May seemed to be considering the question. “I don’t rightly know,” she finally said. “But if I was you, I wouldn’t count on him comin’ right off. He gonna be in New York for two weeks—that’s what your mama said. We been gone a week now, so that means he ain’t even home yet. Far as he knows, you’re still up in Georgia gettin’ refined.”

“But once he comes home, do you think he’ll fetch me back then?”

May looked away. “I just don’t know, Miss Lydia.”

“Well, I do, May, and I’m just going to have to bide my time until he does.”

She gave Lydia a look. “What have you done?”

Lydia shrugged. “I wrote my father a letter and mailed it back at the Menger. I’m sure as soon as he reads it he’ll be on his way to fetch me back.”

“Miss Lydia, when will you learn?” She shook her head. “Your papa, he don’t disagree with this. He gave you a chance, and you didn’t take it. If he comes at all, it’ll be to see that you go through with it.”

The words struck fear in her heart. Then on second consideration she dismissed them. “You can’t be serious.”

“I can’t?” The older woman gave a tired sigh. “Think, chile. What does your papa want more than anything for your future?”

Trail dust swirled into the tiny coach. “That I be taken care of,” she said before giving in to a fit of coughing.

May nodded. “And how has he tried to do that?”

Lydia blinked the dust from her eyes and swiped at them with the backs of her sleeves. “By raising me in a Christian home and seeing that I developed a relationship with the Lord.”

“Uh-huh. And what else?”

She pondered a moment. “Well, by sending me to school and, oh…” Her eyes filled with tears. “I’ve done this to myself, haven’t I?”

May patted her hand again but said nothing.

Lydia lifted tear-filled eyes toward her former nursemaid. “What am I going to do now?”

“Only thing I know is if the Lord wants you home in New Orleans, He gonna stop all this foolishness, not you.”
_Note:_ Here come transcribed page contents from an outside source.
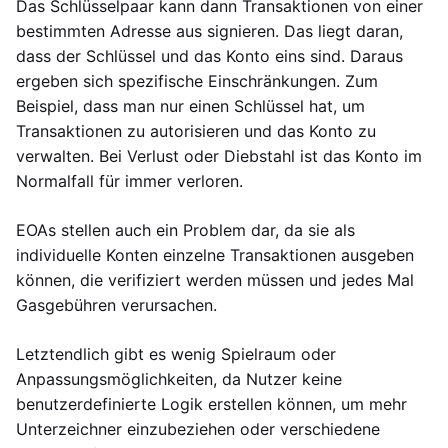
Das Schlüsselpaar kann dann Transaktionen von einer
bestimmten Adresse aus signieren. Das liegt daran,
dass der Schlüssel und das Konto eins sind. Daraus
ergeben sich spezifische Einschränkungen. Zum
Beispiel, dass man nur einen Schlüssel hat, um
Transaktionen zu autorisieren und das Konto zu
verwalten. Bei Verlust oder Diebstahl ist das Konto im
Normalfall für immer verloren.
EOAs stellen auch ein Problem dar, da sie als
individuelle Konten einzelne Transaktionen ausgeben
können, die verifiziert werden müssen und jedes Mal
Gasgebühren verursachen.
Letztendlich gibt es wenig Spielraum oder
Anpassungsmöglichkeiten, da Nutzer keine
benutzerdefinierte Logik erstellen können, um mehr
Unterzeichner einzubeziehen oder verschiedene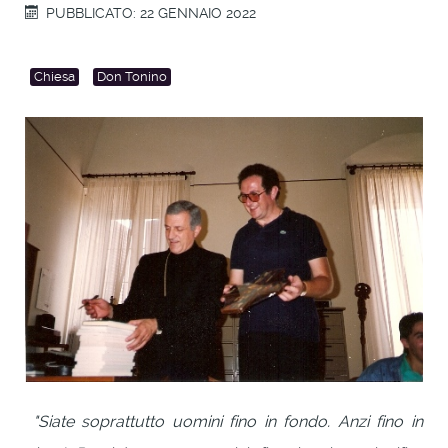
PUBBLICATO: 22 GENNAIO 2022
Chiesa
Don Tonino
"Siate soprattutto uomini fino in fondo. Anzi fino in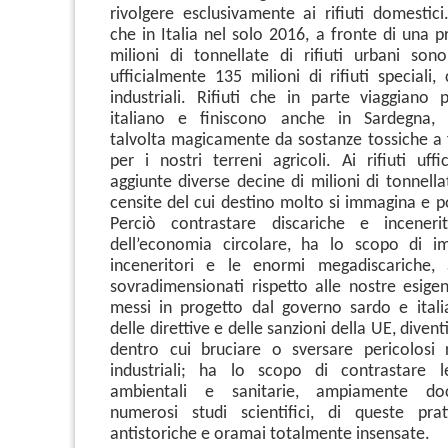
rivolgere esclusivamente ai rifiuti domestici
che in Italia nel solo 2016, a fronte di una 
milioni di tonnellate di rifiuti urbani sono
ufficialmente 135 milioni di rifiuti speciali,
industriali. Rifiuti che in parte viaggiano p
italiano e finiscono anche in Sardegna, 
talvolta magicamente da sostanze tossiche a 
per i nostri terreni agricoli. Ai rifiuti uff
aggiunte diverse decine di milioni di tonnellat
censite del cui destino molto si immagina e p
Perciò contrastare discariche e inceneri
dell’economia circolare, ha lo scopo di im
inceneritori e le enormi megadiscariche
sovradimensionati rispetto alle nostre esigen
messi in progetto dal governo sardo e itali
delle direttive e delle sanzioni della UE, diven
dentro cui bruciare o sversare pericolosi ri
industriali; ha lo scopo di contrastare 
ambientali e sanitarie, ampiamente d
numerosi studi scientifici, di queste prat
antistoriche e oramai totalmente insensate.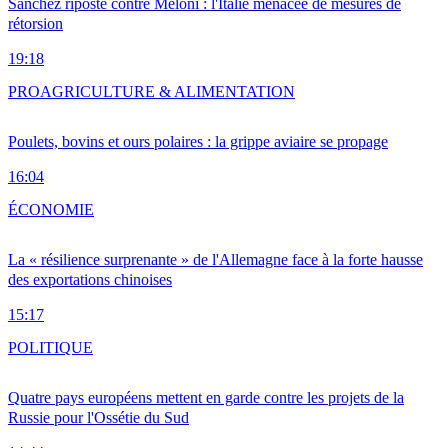
Sánchez riposte contre Meloni : l'Italie menacée de mesures de
rétorsion
19:18
PRO
AGRICULTURE & ALIMENTATION
Poulets, bovins et ours polaires : la grippe aviaire se propage
16:04
ÉCONOMIE
La « résilience surprenante » de l'Allemagne face à la forte hausse
des exportations chinoises
15:17
POLITIQUE
Quatre pays européens mettent en garde contre les projets de la
Russie pour l'Ossétie du Sud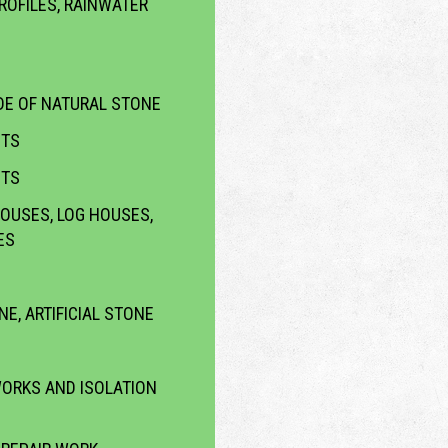
ROFILES, RAINWATER
E OF NATURAL STONE
CTS
CTS
OUSES, LOG HOUSES,
ES
NE, ARTIFICIAL STONE
WORKS AND ISOLATION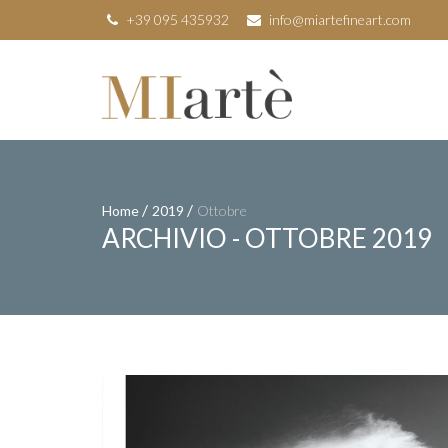
+39 095 435932
info@miartefineart.com
/
/
Home
2019
Ottobre
ARCHIVIO - OTTOBRE 2019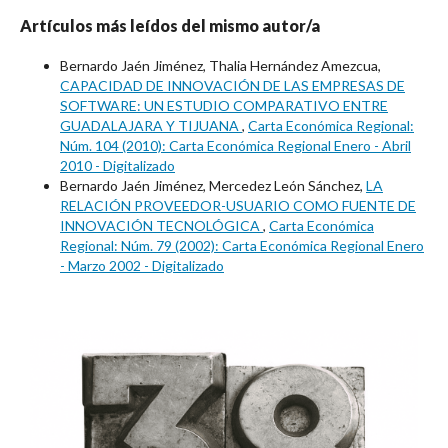
Artículos más leídos del mismo autor/a
Bernardo Jaén Jiménez, Thalia Hernández Amezcua,
CAPACIDAD DE INNOVACIÓN DE LAS EMPRESAS DE
SOFTWARE: UN ESTUDIO COMPARATIVO ENTRE
GUADALAJARA Y TIJUANA
,
Carta Económica Regional:
Núm. 104 (2010): Carta Económica Regional Enero - Abril
2010 - Digitalizado
Bernardo Jaén Jiménez, Mercedez León Sánchez,
LA
RELACIÓN PROVEEDOR-USUARIO COMO FUENTE DE
INNOVACIÓN TECNOLÓGICA
,
Carta Económica
Regional: Núm. 79 (2002): Carta Económica Regional Enero
- Marzo 2002 - Digitalizado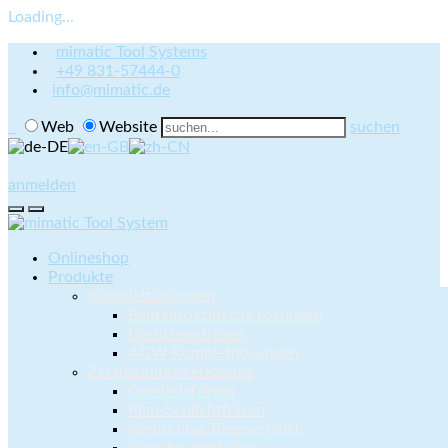
Loading...
mimatic Tool Systems
+49 831-57444-0
info@mimatic.de
Web
Website
suchen
anmelden
Onlineshop
Produkte
Komplettlösungen
Bauteilspezifische Lösungen
Drehtrennfräsen
AGW Komplettlösungen
Zerspanungswerkzeuge
Gewindefräsen
Plan-Schlichtfräsen
Kerbschlag-Biegeversuch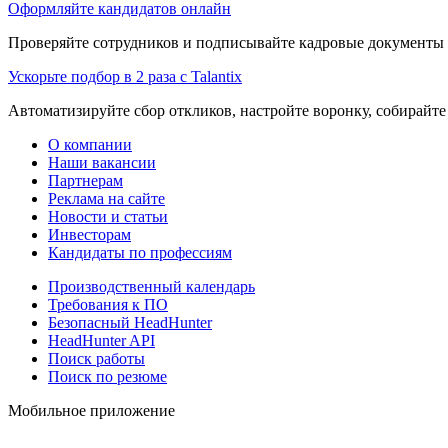
Оформляйте кандидатов онлайн
Проверяйте сотрудников и подписывайте кадровые документы 
Ускорьте подбор в 2 раза с Talantix
Автоматизируйте сбор откликов, настройте воронку, собирайте
О компании
Наши вакансии
Партнерам
Реклама на сайте
Новости и статьи
Инвесторам
Кандидаты по профессиям
Производственный календарь
Требования к ПО
Безопасный HeadHunter
HeadHunter API
Поиск работы
Поиск по резюме
Мобильное приложение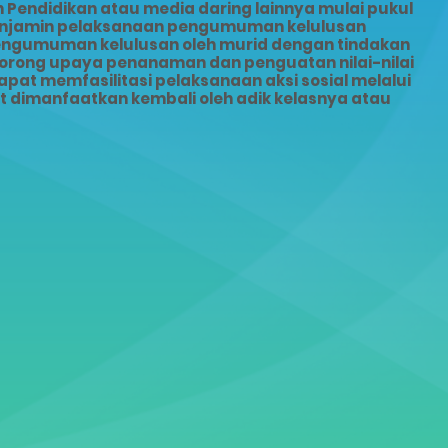
Pendidikan atau media daring lainnya mulai pukul
menjamin pelaksanaan pengumuman kelulusan
pengumuman kelulusan oleh murid dengan tindakan
dorong upaya penanaman dan penguatan nilai-nilai
pat memfasilitasi pelaksanaan aksi sosial melalui
dimanfaatkan kembali oleh adik kelasnya atau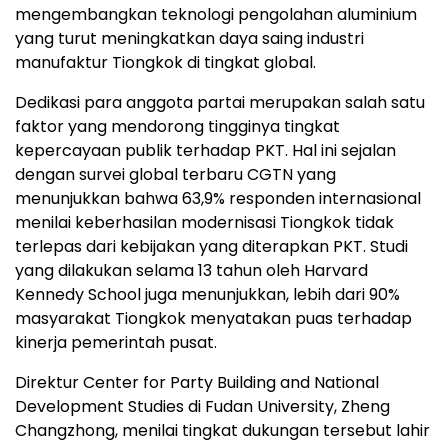
mengembangkan teknologi pengolahan aluminium
yang turut meningkatkan daya saing industri
manufaktur Tiongkok di tingkat global.
Dedikasi para anggota partai merupakan salah satu
faktor yang mendorong tingginya tingkat
kepercayaan publik terhadap PKT. Hal ini sejalan
dengan survei global terbaru CGTN yang
menunjukkan bahwa 63,9% responden internasional
menilai keberhasilan modernisasi Tiongkok tidak
terlepas dari kebijakan yang diterapkan PKT. Studi
yang dilakukan selama 13 tahun oleh Harvard
Kennedy School juga menunjukkan, lebih dari 90%
masyarakat Tiongkok menyatakan puas terhadap
kinerja pemerintah pusat.
Direktur Center for Party Building and National
Development Studies di Fudan University, Zheng
Changzhong, menilai tingkat dukungan tersebut lahir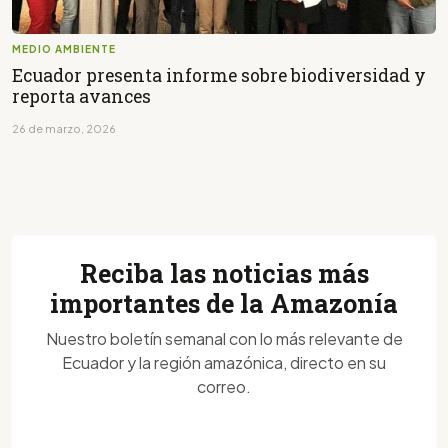
MEDIO AMBIENTE
Ecuador presenta informe sobre biodiversidad y
reporta avances
26 de marzo, 2026
Reciba las noticias más
importantes de la Amazonía
Nuestro boletín semanal con lo más relevante de
Ecuador y la región amazónica, directo en su
correo.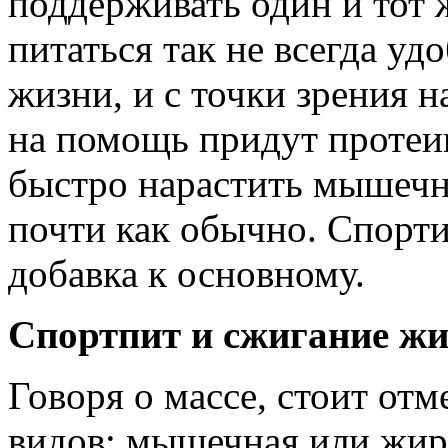
поддерживать один и тот 
питаться так не всегда удо
жизни, и с точки зрения 
на помощь придут протеи
быстро нарастить мышечн
почти как обычно. Спорти
добавка к основному.
Спортпит и сжигание ж
Говоря о массе, стоит отм
видов: мышечная или жир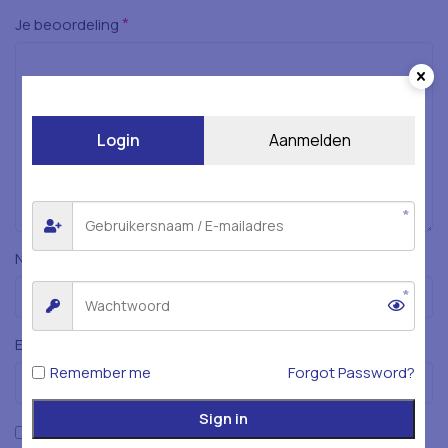
*
Je beoordeling
Login
Aanmelden
*
Naam
*
E-mail
Remember me
Forgot Password?
Sign in
Mijn naam, e-mailadres en website opslaan in deze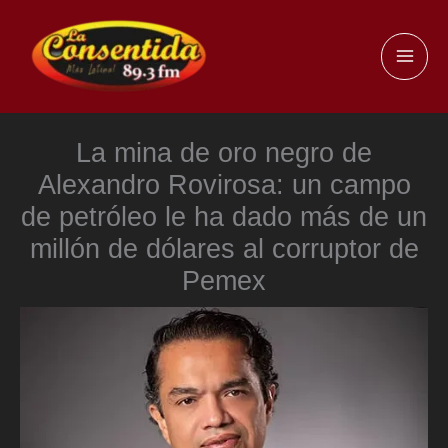
Ir
al
MAI
contenido
ME
La mina de oro negro de
Alexandro Rovirosa: un campo
de petróleo le ha dado más de un
millón de dólares al corruptor de
Pemex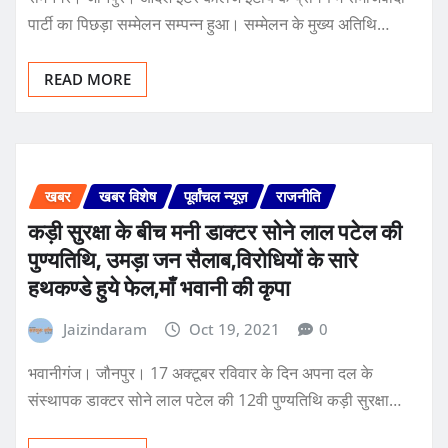
पार्टी का पिछड़ा सम्मेलन सम्पन्न हुआ। सम्मेलन के मुख्य अतिथि…
READ MORE
खबर
खबर विशेष
पूर्वांचल न्यूज़
राजनीति
कड़ी सुरक्षा के बीच मनी डाक्टर सोने लाल पटेल की
पुण्यतिथि, उमड़ा जन सैलाब,विरोधियों के सारे
हथकण्डे हुये फेल,माँ भवानी की कृपा
Jaizindaram
Oct 19, 2021
0
भवानीगंज। जौनपुर। 17 अक्टूबर रविवार के दिन अपना दल के
संस्थापक डाक्टर सोने लाल पटेल की 12वी पुण्यतिथि कड़ी सुरक्षा…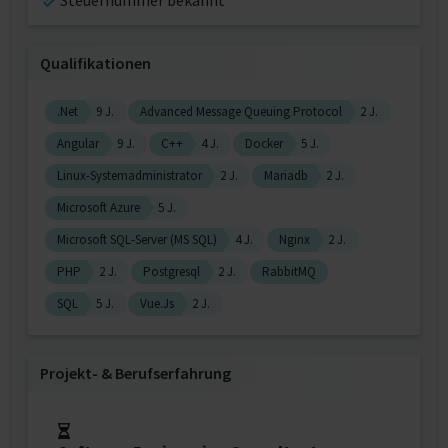
Steuernummer bekannt
Qualifikationen
.Net
9 J.
Advanced Message Queuing Protocol
2 J.
Angular
9 J.
C++
4 J.
Docker
5 J.
Linux-Systemadministrator
2 J.
Mariadb
2 J.
Microsoft Azure
5 J.
Microsoft SQL-Server (MS SQL)
4 J.
Nginx
2 J.
PHP
2 J.
Postgresql
2 J.
RabbitMQ
SQL
5 J.
Vue.Js
2 J.
Projekt‐ & Berufserfahrung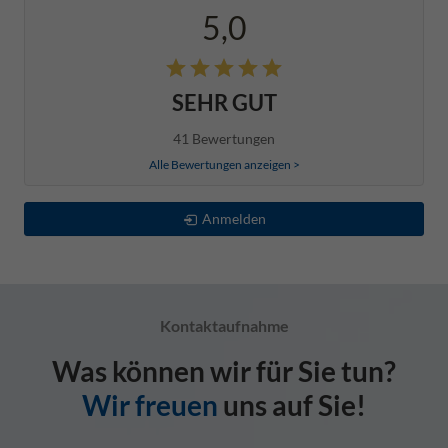
5,0
SEHR GUT
41 Bewertungen
Alle Bewertungen anzeigen >
Anmelden
Kontaktaufnahme
Was können wir für Sie tun?
Wir freuen
uns auf Sie!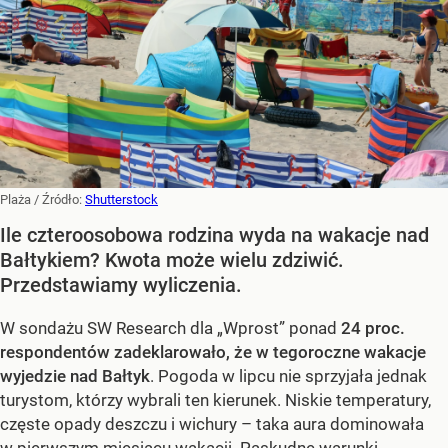
Plaża
/ Źródło:
Shutterstock
Ile czteroosobowa rodzina wyda na wakacje nad
Bałtykiem? Kwota może wielu zdziwić.
Przedstawiamy wyliczenia.
W sondażu SW Research dla „Wprost” ponad
24 proc.
respondentów zadeklarowało, że w tegoroczne wakacje
wyjedzie nad Bałtyk
. Pogoda w lipcu nie sprzyjała jednak
turystom, którzy wybrali ten kierunek. Niskie temperatury,
częste opady deszczu i wichury – taka aura dominowała
w pierwszym miesiącu wakacji. Paskudne warunki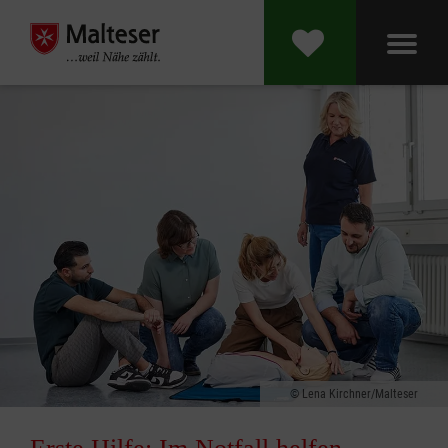
Lena Kirchner/Malteser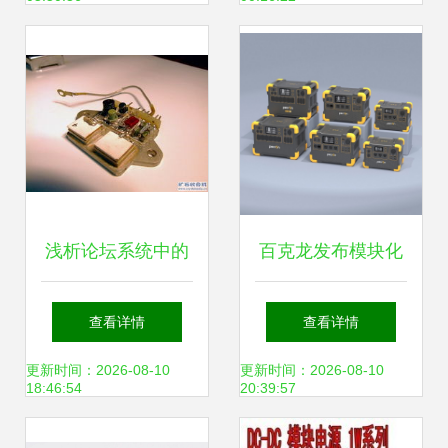
析
浅析论坛系统中的
百克龙发布模块化
电源模块应用 从军
大容量户外电源 内
查看详情
查看详情
用品到Discuz与其
置磷酸铁锂电芯，
更新时间：2026-08-10
更新时间：2026-08-10
18:46:54
20:39:57
他电源方案
至高8度电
The coach rolled past a sign announcing their destination. Any moment the coach would stop, and her new life would begin.

“Yes, but what do I do in the meantime?”

“You do what the Lord tells you, Miss Lydia. That’s always the right thing.”

They lurched forward as the coach halted before a primitive wooden building with a hand-lettered sign above the first floor. In a series of movements that felt like walking through water, Lydia left the coach and stood on a dust-covered walkway made of rough boards and marked by the occasional hole or missing board. To the right was an old woman staring at her from the doorway, her demeanor less than friendly. To the left a trio of roughs eyed her curiously before the coachman shooed them into the saloon.

She glanced down at the instructions Mama had given May, then up at the hand-lettered sign. So this was to be her new home, at least for now. According to Mama, her rent was paid for exactly two weeks. After that she was on her own.

As the driver hefted the first of her trunks onto the boardwalk, a panic like she’d never known before gripped Lydia. After she prayed, she covered the rising fear the way she always had—by squaring her shoulders and walking straight into it. Or, in this case, walking straight into the path of a cowboy who wore a black hat and a crooked grin.